It is strange but it is true...
Thanks for help. I learned several new things for me.

If you have any ideas why it worked, you are welcomed. It is still interesting for me.


----------



## kpa (Jul 15, 2010)

Some IDE controllers flip out if you have a primary slave connected but no primary master.


----------



## fronclynne (Jul 18, 2010)

kpa said:
			
		

> Some IDE controllers flip out if you have a primary slave connected but no primary master.

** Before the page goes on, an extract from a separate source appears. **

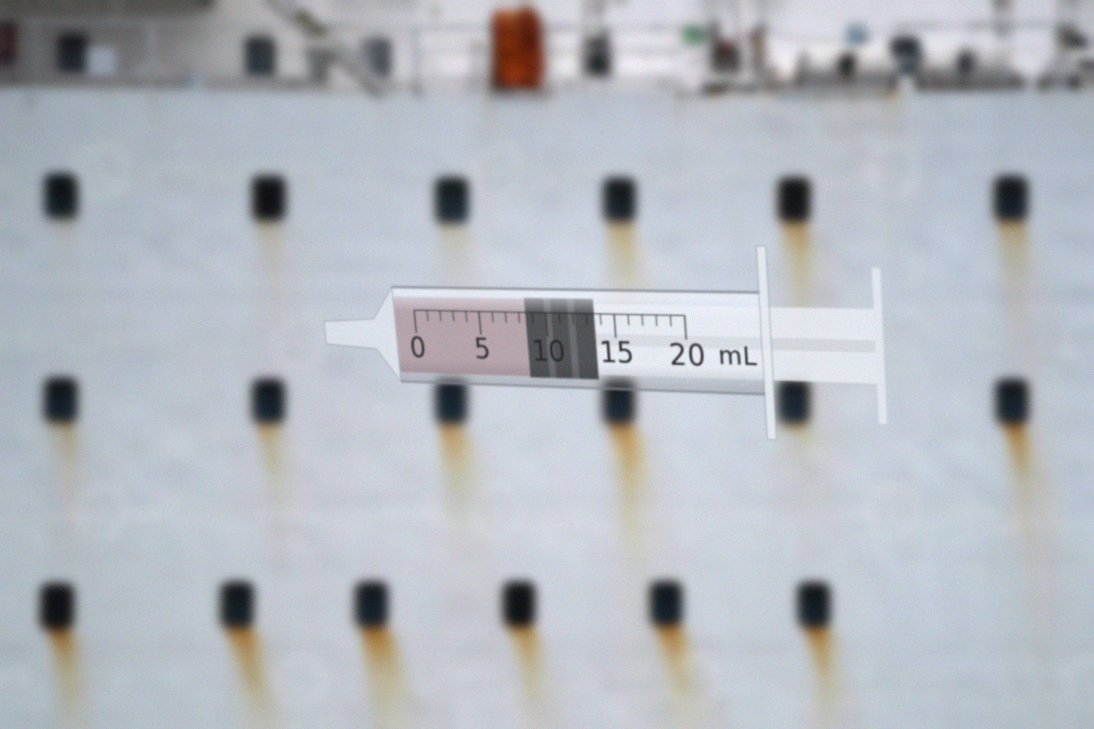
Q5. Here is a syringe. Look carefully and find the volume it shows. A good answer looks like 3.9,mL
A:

I've long since thrown all that old garbage out, but I had an old 20G seagate something-or-other (ATA-66 interface, I'm pretty sure) that wouldn't work unless jumpered as master.  That old IDE/ATA stuff could be pretty cruddy.


----------



## ITPhoenix (Feb 12, 2011)

*New IDE Drive Recognized by BIOS but not OS*

Had the same problem with 8.1....

Drive is on Pri controller by itself with single ended cable.  Jumper was set to Master since it was the only drive there, and worked fine with Windows XP.

Moving the jumper to Cable Select (CS) solved it.

I had a similar issue with an old IBM Intellistation.  The Optical drive was the Master and the HDD was the slave, with both jumpers set properly.  But the machine would not work at all unless the jumpers were reversed!!  This information was nowhere to be found at the IBM site or anywhere on the net.


----------